Reading a Dendrogram

The dendrogram is the primary output of agglomerative clustering and the tool you use to interpret results. It’s a branching diagram where each leaf at the bottom represents one data point. As you move upward, branches merge at specific heights, and each merge point represents a step in the algorithm.

The vertical height where two branches join tells you how different those groups were when they merged. Short vertical lines mean the merged clusters were very similar. Long vertical lines mean there was a big jump in distance, suggesting those groups are genuinely distinct. When you see a large gap between merge heights, that’s often a natural place to “cut” the tree and define your clusters.

Reading from the bottom up tells you which individual data points are most similar to each other. Reading from the top down reveals the large-scale structure of your data, showing the major groupings first. One useful detail: the left-to-right order of branches doesn’t matter. Think of the dendrogram like a mobile hanging from the ceiling. The arms can swing freely, so horizontal position is meaningless. Only the vertical height and the branching structure carry information.

Scalability and Performance

Agglomerative clustering has a reputation for being slow on large datasets, and the math backs that up. A basic implementation runs in O(N³) time, meaning if you double your data, processing takes roughly eight times longer. Memory usage scales as O(N²) because the algorithm stores the full distance matrix.

Faster versions exist. Using a heap data structure can bring runtime down to O(N² log N), and an approach called the NN-chain algorithm reaches O(N²), though it still requires O(N²) memory. Some speedups only work with Euclidean distance, so your choice of distance metric can limit your options.

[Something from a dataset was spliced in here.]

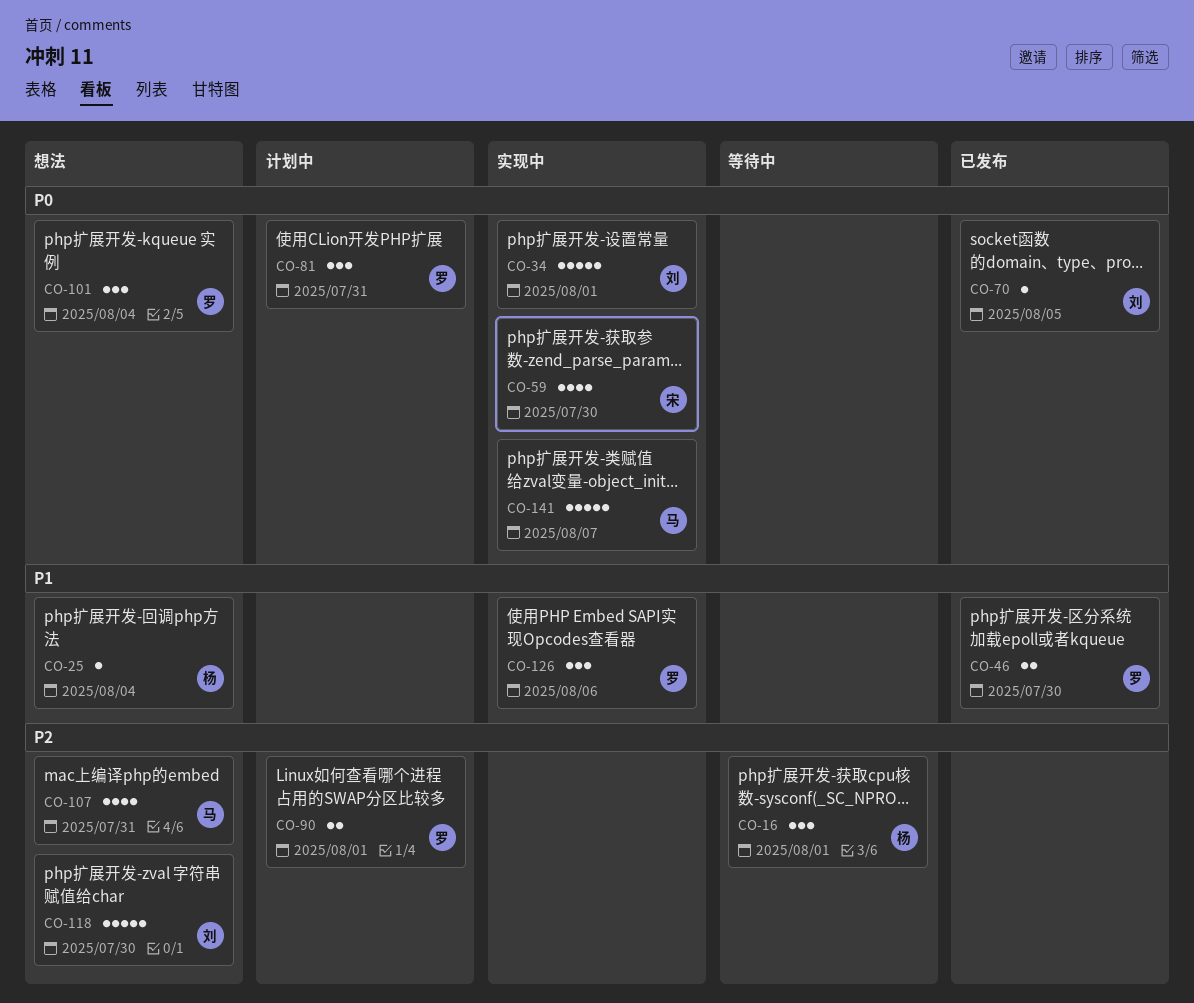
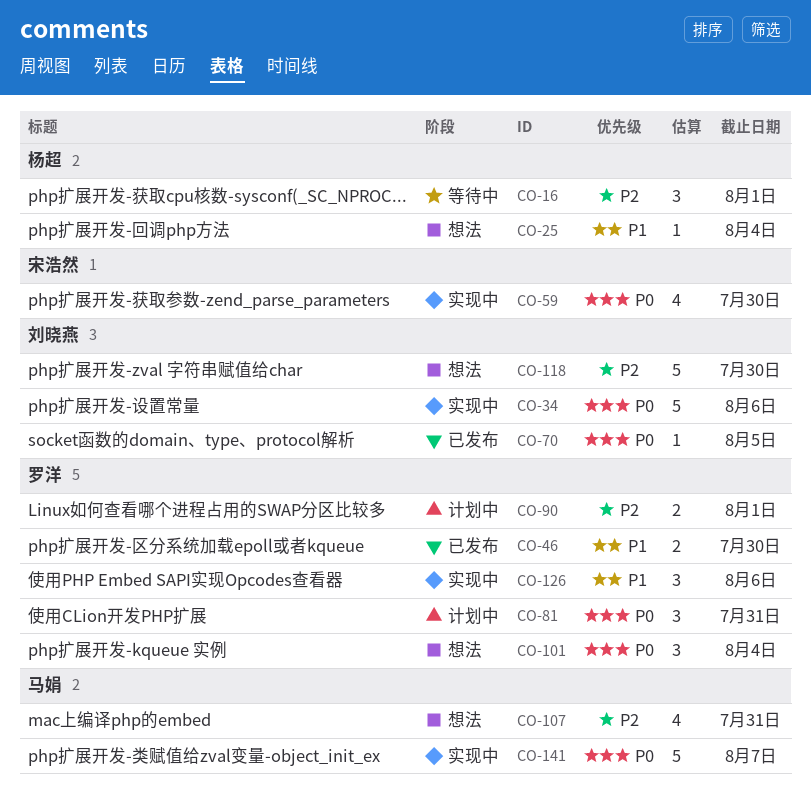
CO-34, due: Aug 1 -> Aug 6

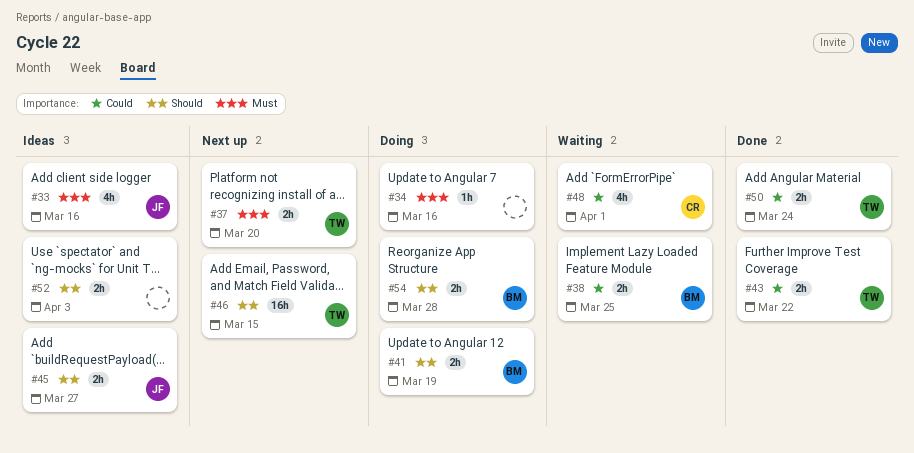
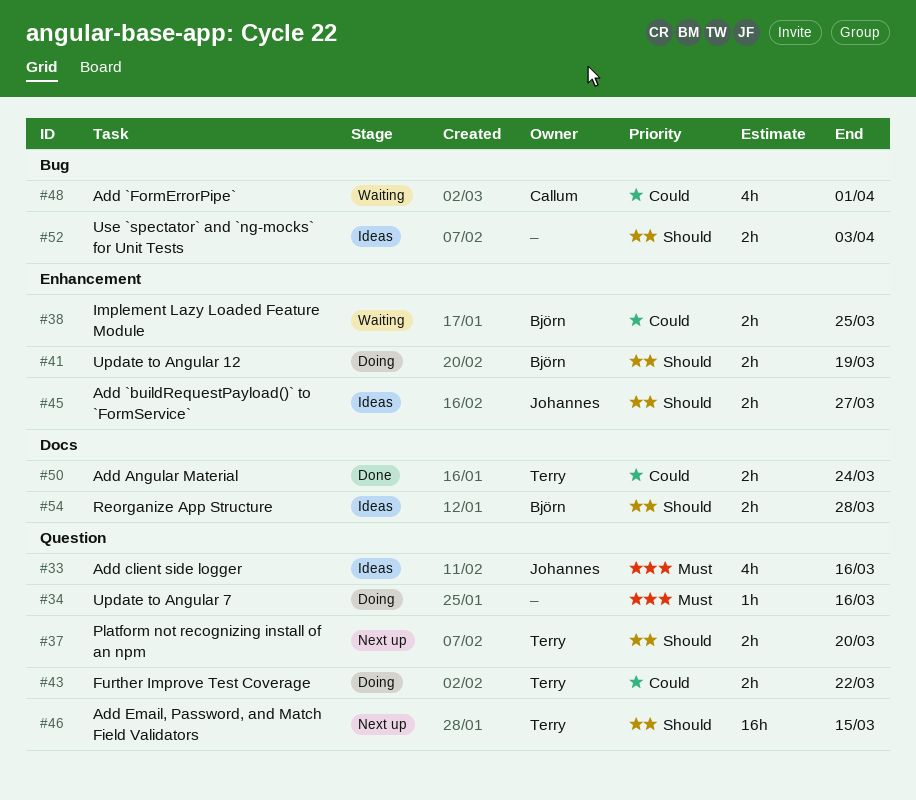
#37, priority: Must -> Should
#43, status: Done -> Doing
#54, status: Doing -> Ideas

In practical terms, agglomerative clustering handles datasets of a few thousand to tens of thousands of points comfortably on modern hardware. Once you’re working with hundreds of thousands of rows, you’ll likely need to switch to a faster algorithm or use a sampling strategy.

Where It’s Used

Gene expression analysis is one of the classic applications. Researchers use agglomerative clustering to group genes with similar activity patterns across different conditions, helping identify biologically meaningful subsets. For example, microarray data from Barrett’s esophagus patients, covering over 7,300 genes across 10 conditions, can be clustered to differentiate expression profiles across tissue types. Ovarian cancer research has used similar approaches on datasets spanning nearly 3,000 patients across 23 studies to identify molecular subtypes.

Beyond genomics, agglomerative clustering appears in customer segmentation, document grouping, image analysis, and any setting where you want to explore the natural structure of your data without committing to a specific number of groups in advance. Its hierarchical output makes it particularly valuable in exploratory analysis, where you’re still figuring out what patterns exist.

Implementation in Python

The most common implementation is scikit-learn’s AgglomerativeClustering class. The key parameters mirror the concepts above: n_clusters sets how many groups you want (defaulting to 2), linkage controls the merge strategy (defaulting to Ward’s method), and metric specifies the distance measure (defaulting to Euclidean). You can also set n_clusters to None and use a distance_threshold instead, which cuts the dendrogram at a specific height rather than a specific number of groups.

For generating the full dendrogram visualization, scikit-learn pairs with SciPy’s dendrogram function, which renders the tree diagram and lets you visually inspect where to make the cut.